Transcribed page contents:
===
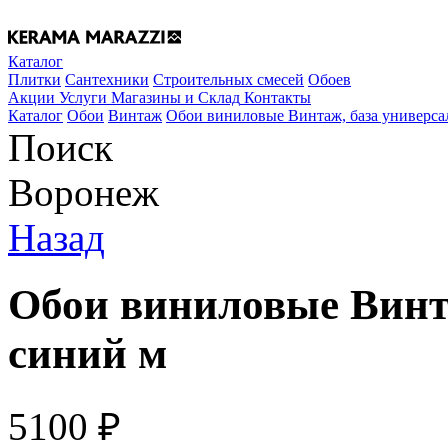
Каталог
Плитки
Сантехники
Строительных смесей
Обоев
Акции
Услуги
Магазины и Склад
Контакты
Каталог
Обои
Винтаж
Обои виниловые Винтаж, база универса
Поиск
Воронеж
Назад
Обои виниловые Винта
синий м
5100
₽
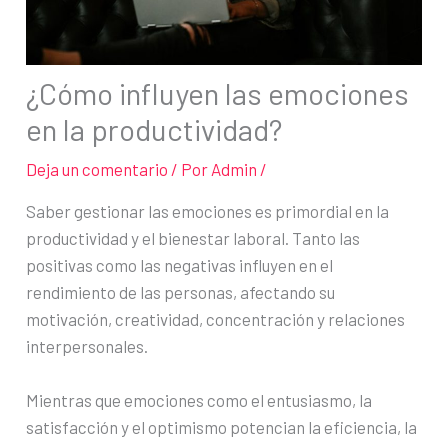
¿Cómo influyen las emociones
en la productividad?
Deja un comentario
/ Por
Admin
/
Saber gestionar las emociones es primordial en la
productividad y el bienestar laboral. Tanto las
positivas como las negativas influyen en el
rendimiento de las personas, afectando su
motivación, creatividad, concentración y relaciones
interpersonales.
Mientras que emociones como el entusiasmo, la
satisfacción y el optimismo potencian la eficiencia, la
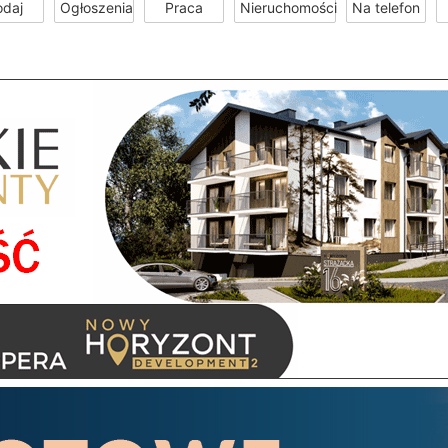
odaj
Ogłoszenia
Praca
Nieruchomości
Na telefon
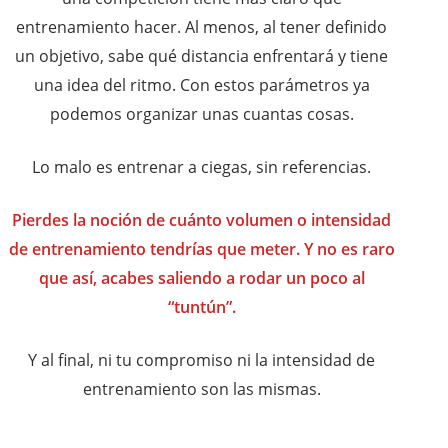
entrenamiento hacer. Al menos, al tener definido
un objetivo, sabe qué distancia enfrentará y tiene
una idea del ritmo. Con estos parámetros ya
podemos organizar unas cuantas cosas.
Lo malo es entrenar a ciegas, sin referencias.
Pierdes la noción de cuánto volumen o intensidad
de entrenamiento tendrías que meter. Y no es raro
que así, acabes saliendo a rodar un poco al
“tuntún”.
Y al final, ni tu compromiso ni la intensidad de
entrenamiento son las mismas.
===
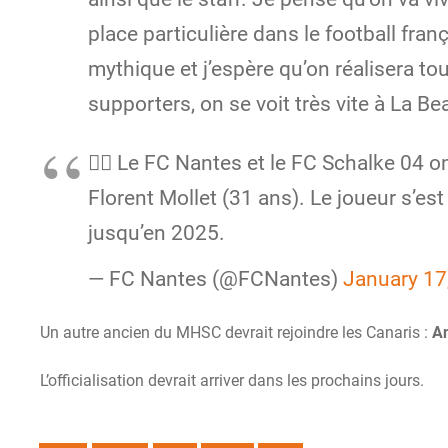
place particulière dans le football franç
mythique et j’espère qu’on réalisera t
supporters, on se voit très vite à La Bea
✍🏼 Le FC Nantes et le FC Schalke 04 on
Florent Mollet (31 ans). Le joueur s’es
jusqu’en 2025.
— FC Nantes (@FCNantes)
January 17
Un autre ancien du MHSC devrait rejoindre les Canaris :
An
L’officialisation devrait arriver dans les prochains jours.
===
TASK OBJECTIVE:
Reproduce the data above exactly, but only from the line containing "Магазины и Склад" through the line containing "Nieruchomości". Omit all pictures.

REPLY:
Магазины и Склад
Контакты
Каталог
Обои
Винтаж
Обои виниловые Винтаж, база универса
Поиск
Воронеж
Назад
Обои виниловые Винта
синий м
5100
₽
¿Cómo influyen las emociones
en la productividad?
Deja un comentario
/ Por
Admin
/
Saber gestionar las emociones es primordial en la
productividad y el bienestar laboral. Tanto las
positivas como las negativas influyen en el
rendimiento de las personas, afectando su
motivación, creatividad, concentración y relaciones
interpersonales.
Mientras que emociones como el entusiasmo, la
satisfacción y el optimismo potencian la eficiencia, la
odaj
Ogłoszenia
Praca
Nieruchomości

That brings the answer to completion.